More field-competent.
Root field intercept?
No.
Something close.
Then one of the two spoke.
"White line ends here."
The second answered, "Then we missed them."
Not Morita's voice.
Not administrative reading language.
But still trained.
Serou looked once at Shisui.
Shisui nodded faintly. "Intercept line."
Yes.
There it was.
The second ring had more than readers.
Morita was learning.
He had already started mixing interpretive units with harder stops.
Reina barely moved her lips when she said, "Left shelf. Higher cut."
Eizan shifted Kanai's weight.
Sato moved first.
Yukari followed.
Kaito waited until Shisui crossed behind him, then went last with Serou.
The two intercept men below never saw them cleanly.
One looked up once, suspicious, but the White Scar helped here too. Pale broken shelves and deep cut shadows turned bodies into mineral lies if you moved at the right angle and not a breath faster.
They cleared the shelf.
Then another.
Then a final narrow drop into a lower wash of white dust and cracked stone.
Only when the voices had faded did Serou speak again.
"Status."
Short.
Correct.
Kanai: "Still annoying."
Sato: "Holding."
Eizan: "Tired of everybody."
Reina: "Route remains useful."
Shisui: "Rear still thin for now."
Yukari looked at Kaito instead of answering.
He knew what she meant.
The slab.
"It's changed again," he said.
That got everyone's attention faster than anything else had.
He pulled the wrapped slab halfway free without fully exposing it and looked at the grooves.
The second remained faintly awake.
The third still dead—
but not dead in the same way as before.
Waiting.
More interesting was the cloth.
The words on it were gone.
Not erased.
Spent.
In their place remained only one small mineral mark like a narrow downward stroke across a wider line.
Reina looked at it and went very still.
"What?" Serou asked.
She answered without her usual dryness.
"That's not a phrase."
"No," Kaito said.
"It's a location marker," Yukari finished.
Silence.
Good.
Now they were getting somewhere ugly and useful.
Not the child.
Find the hand that wrote necessity.
And now, after leaving judged ground and slipping past the first intercept line—
a mark.
A route-sign.
Not a full map.
But probably enough for someone who knew where old Konoha buried the things it wanted remembered only by a few.

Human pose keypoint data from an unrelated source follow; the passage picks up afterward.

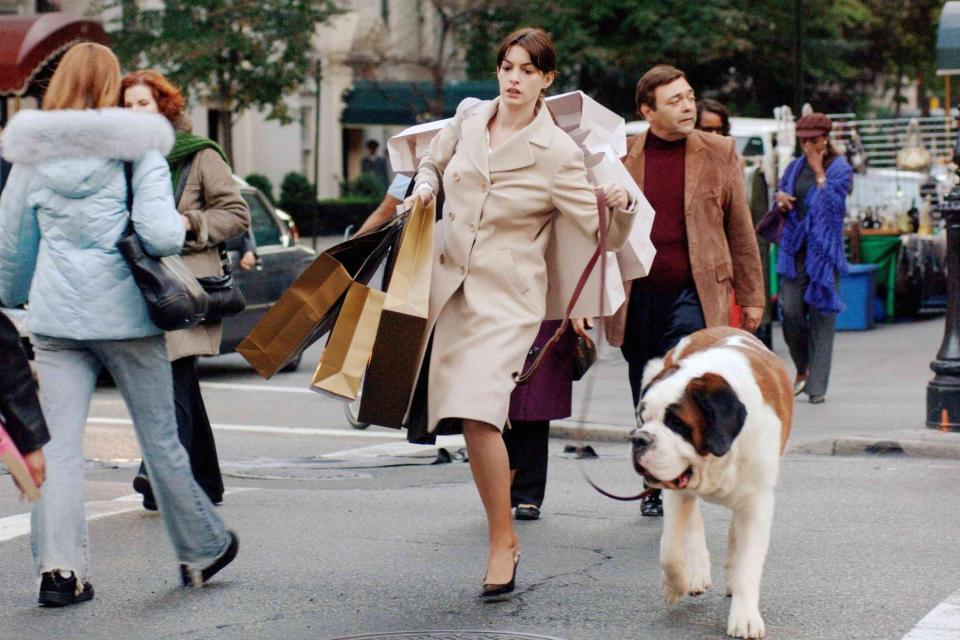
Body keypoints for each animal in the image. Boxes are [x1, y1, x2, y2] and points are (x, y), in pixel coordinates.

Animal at [632, 328, 796, 636]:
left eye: (676, 423)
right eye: (643, 418)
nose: (639, 439)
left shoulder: (757, 505)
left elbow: (748, 562)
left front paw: (745, 617)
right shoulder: (675, 492)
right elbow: (670, 550)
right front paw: (674, 585)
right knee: (693, 524)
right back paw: (696, 575)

All eyes turned to Yukari again.
She stared at the mark for one beat longer than she wanted anyone to notice.
Then she said, "I know where we have to go."
Shisui looked at her sharply. "Where?"
Yukari answered in a voice that made Kaito dislike the next step before he even heard it.
"Not the main archive."
"Not Root."
"Older."
A beat.
"We go to the teaching records beneath the Second Office."
That line meant nothing to Sato.
Too much to Shisui.
Enough to Serou and Reina to make both of them go quiet in very different ways.
Kaito looked from one face to another.
Then said, "Explain while moving."
Because if Yukari was right, then the White Scar had finally given them a real next target.
And targets inside Konoha do not stay clean for long once Morita starts reading toward them.